START EXCERPTED PASSAGE

Lunch effort works to end global hunger

10/19/2003
BY KAREN MACPHERSON
BLADE WASHINGTON BUREAU

WASHINGTON - Decades ago, two senators with strongly opposing political views joined to help shape several landmark anti-hunger efforts, including food stamps, a nutritional plan for pregnant women and infants, and the national school-lunch program.

Today, Democrat George McGovern and Republican Bob Dole are using their status as elder statesmen to promote a new anti-hunger idea - an international school-lunch program to feed hungry children around the world.

Called the “McGovern-Dole International Food for Education and Child Nutrition Initiative,'' the program uses school lunches to persuade low-income parents in developing countries to send their children, especially daughters, to school.

The program also funds nutritional programs for pregnant and nursing mothers, similar to the federal Women, Infants and Children program.

In 2001, the initiative's first year, an estimated 7.7 million children in 38 countries participated in the international school-lunch program. The program helped boost student enrollment, particularly of girls, in schools in Pakistan, Lebanon, Bangladesh, and other countries, according to Department of Agriculture officials.

They estimate that about 120 million school-age children, a majority of them girls, aren't enrolled in school, partly because of hunger or malnutrition.

“No one has yet found a better magnet for pulling kids into school than the promise of a meal every day,'' Mr. McGovern said. “Of course, the lunches then help improve the nutritional health of these children so they can learn.''

Mr. McGovern, who serves as the first U.N. global ambassador on world hunger, said the program also could help reduce the birth rate in developing countries. Research has shown that girls who have had some schooling and can read are likely to bear fewer children, he noted.

END EXCERPTED PASSAGE

◆ TASK INSTRUCTIONS:
• 1. Reproduce the passage of the school-lunch article from "Lunch effort works" up to and including "the national school-lunch program.".
• 2. Continue the article on the international school-lunch program, starting after its last sentence.

START MATERIAL SUPPLIED

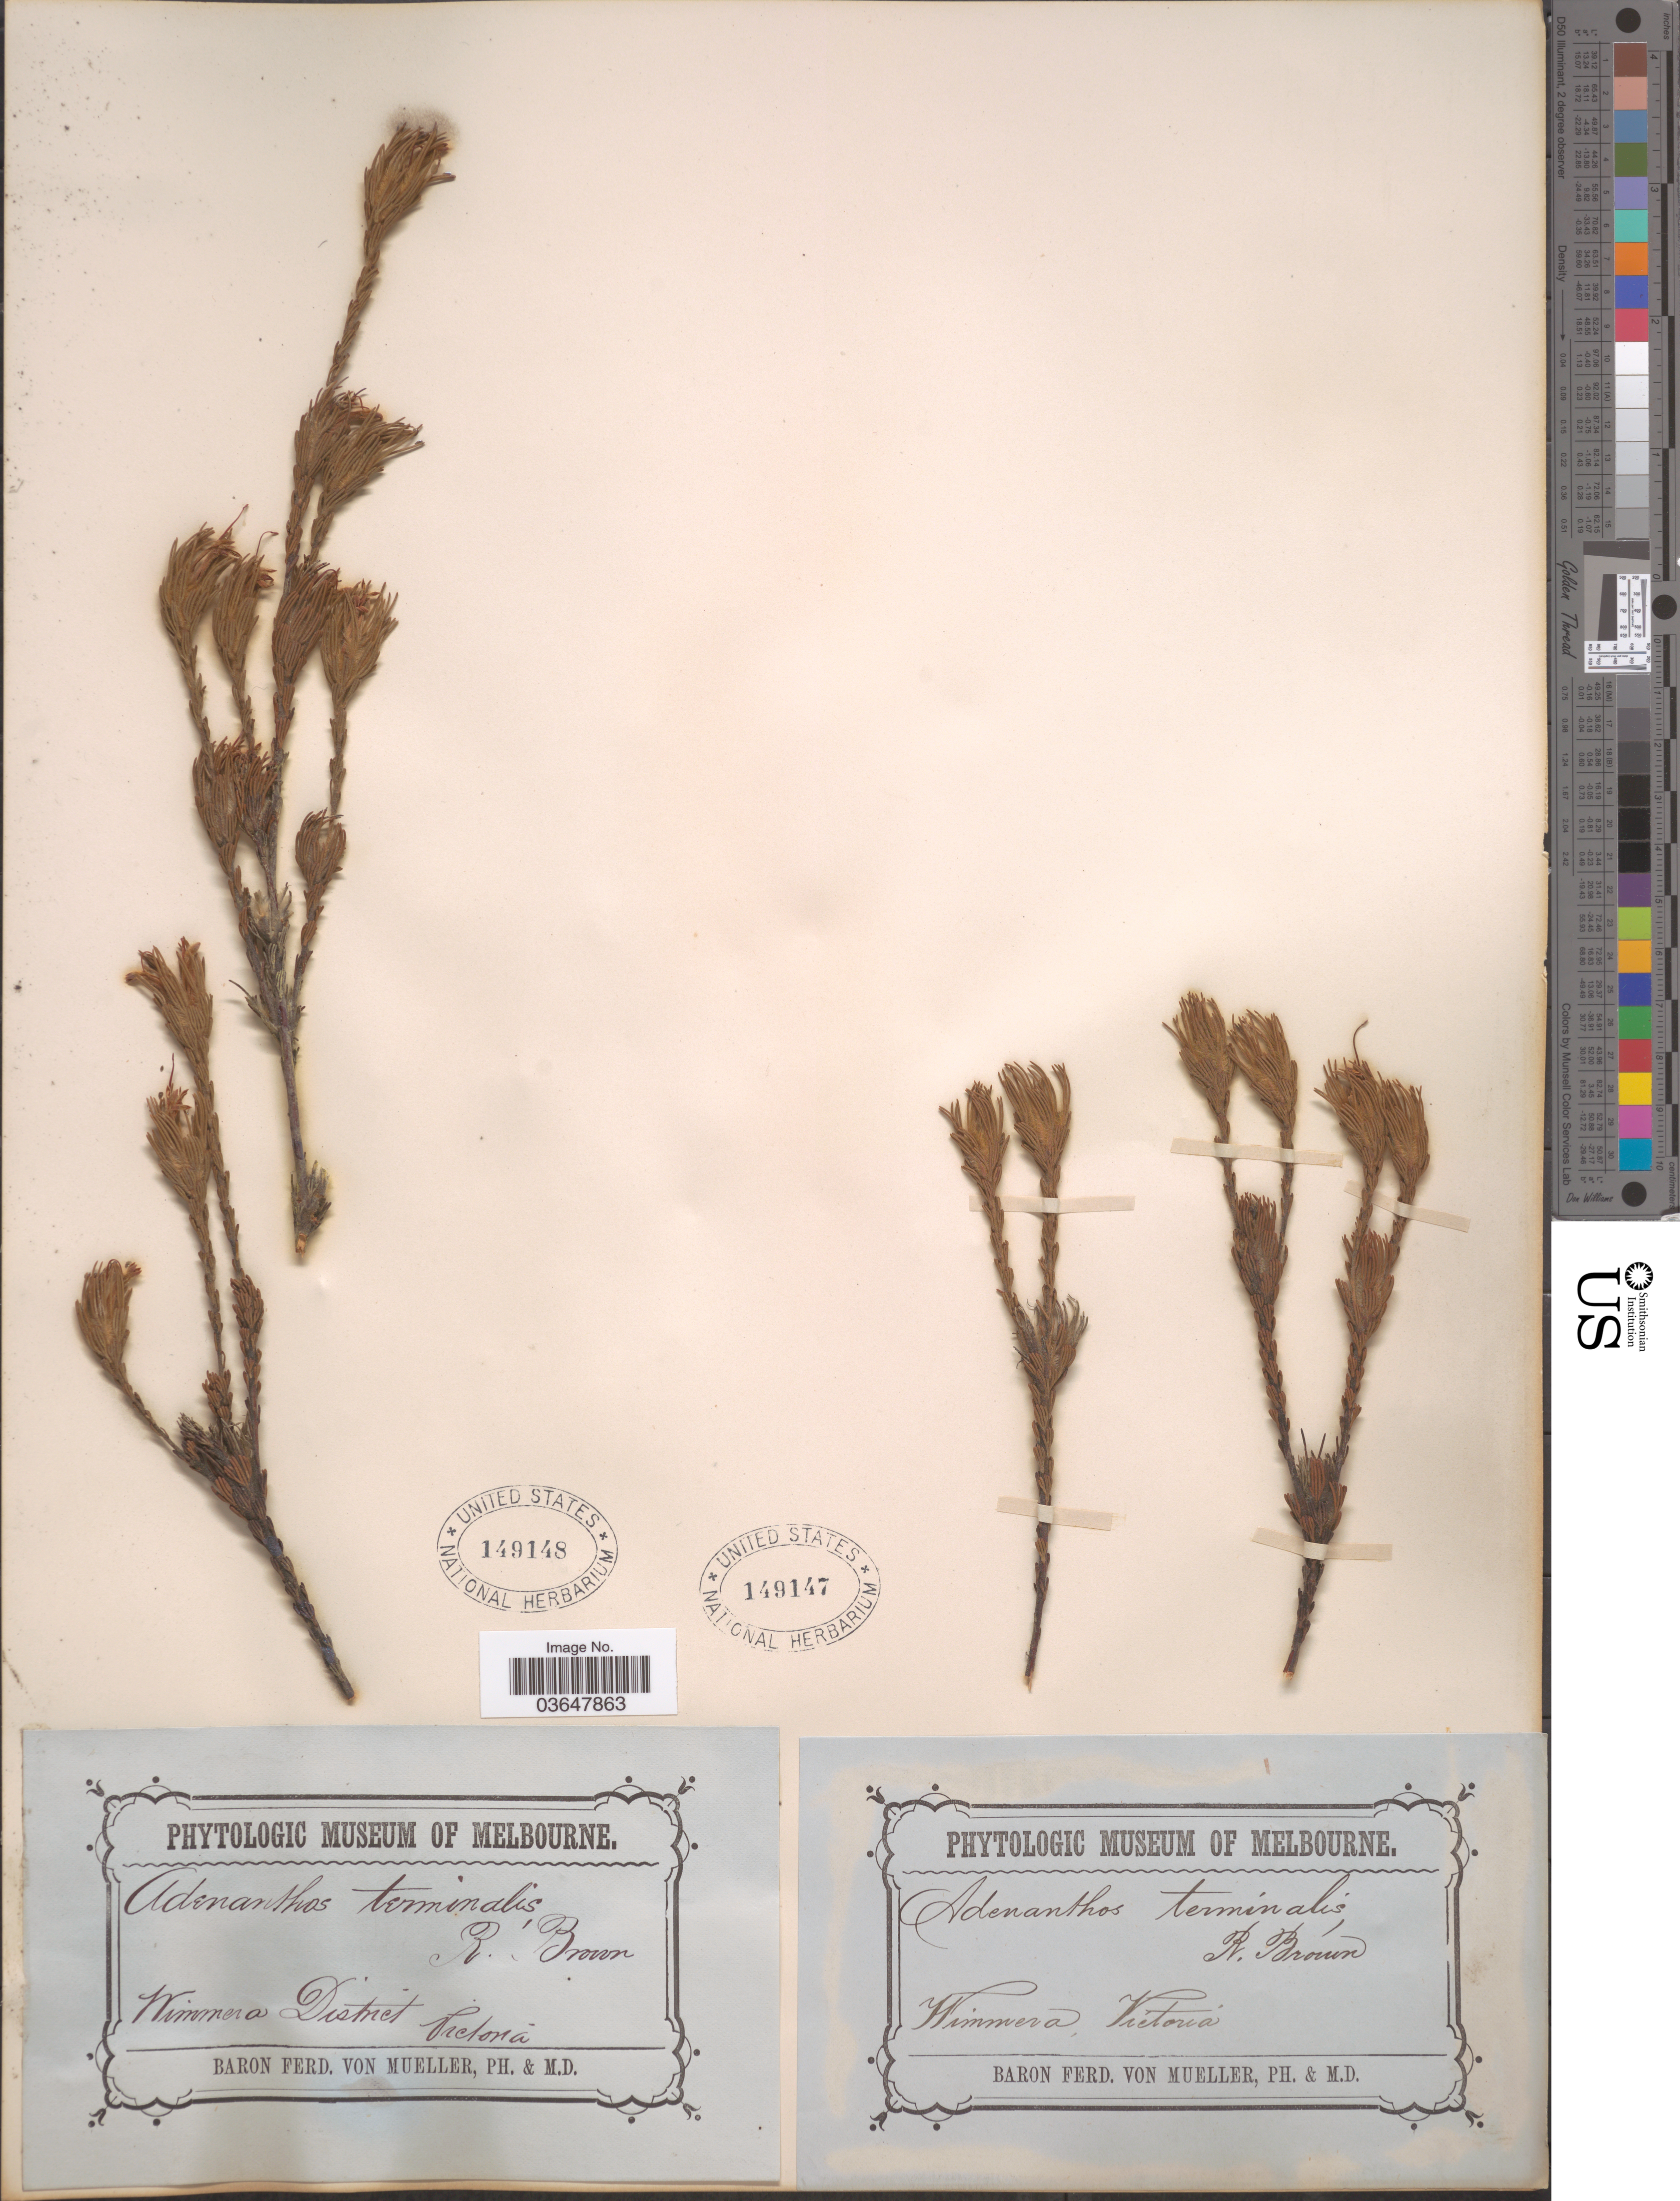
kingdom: Plantae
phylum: Tracheophyta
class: Magnoliopsida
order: Proteales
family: Proteaceae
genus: Adenanthos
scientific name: Adenanthos terminalis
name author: R. Br.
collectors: F. Mueller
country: Australia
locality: Wimmera District, Victoria.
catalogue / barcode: US 149148-2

END MATERIAL SUPPLIED

◆ RESULTS FOR EACH TASK:
• 1.
Lunch effort works to end global hunger

10/19/2003
BY KAREN MACPHERSON
BLADE WASHINGTON BUREAU

WASHINGTON - Decades ago, two senators with strongly opposing political views joined to help shape several landmark anti-hunger efforts, including food stamps, a nutritional plan for pregnant women and infants, and the national school-lunch program.

• 2.
Other officials believe the program will play an important role in reducing the international terrorist threat by building goodwill among poor people in developing countries.

“This is a program that can build friendships for America in some of the most forgotten corners of the world,'' said Rep. Marcy Kaptur (D, Toledo). Miss Kaptur serves as the top Democrat on the House agricultural appropriations subcommittee, which funds the McGovern-Dole program.

In a statement last year, Mr. Dole agreed, noting that he is “positive that widespread hunger is one of the contributing factors that leads to discontent and creates an environment that is conducive to terrorism and distrust.''

The Bush administration has voiced strong public support for the McGovern-Dole program. U.S. Agriculture Secretary Ann Veneman said, “It demonstrates America's compassion to improve the lives of children around the world.''

But the Bush administration has proposed cutting funding for the program. For this year, the program was cut from $300 million to $100 million. For next year, the Bush administration has proposed spending only $50 million on it.

The final figure for fiscal 2004 still is being worked out. The House has earmarked $56.8 million for the program, while the Senate would spend only $25 million on it.

“At the same time we are being asked to spend $87 billion in Iraq for war-making purposes and reconstruction, we aren't dealing with the seedbeds of terrorism in other places,'' Miss Kaptur said. “This is so achievable and so necessary.''

There is definite public support for anti-hunger efforts, both domestic and international, according to a new poll conducted for Bread for the World.

A poll taken recently in Iowa and New Hampshire, the first two presidential caucus and primary states, shows that 90 percent of the Democrats polled said they believe that a candidate's position on reducing the hunger and poverty problem would be important in deciding their vote.

A poll taken of both Democrats and Republicans in June had similar findings, said the Rev. David Beckmann, president of Bread for the World, a Christian anti-hunger group.

The McGovern-Dole initiative represents just a small part of the billions of dollars the United States targets each year for foreign development and agricultural assistance in developing nations. But the program has been spotlighted because of its famous sponsors as well as the fact that it “internationalizes'' a popular U.S. program.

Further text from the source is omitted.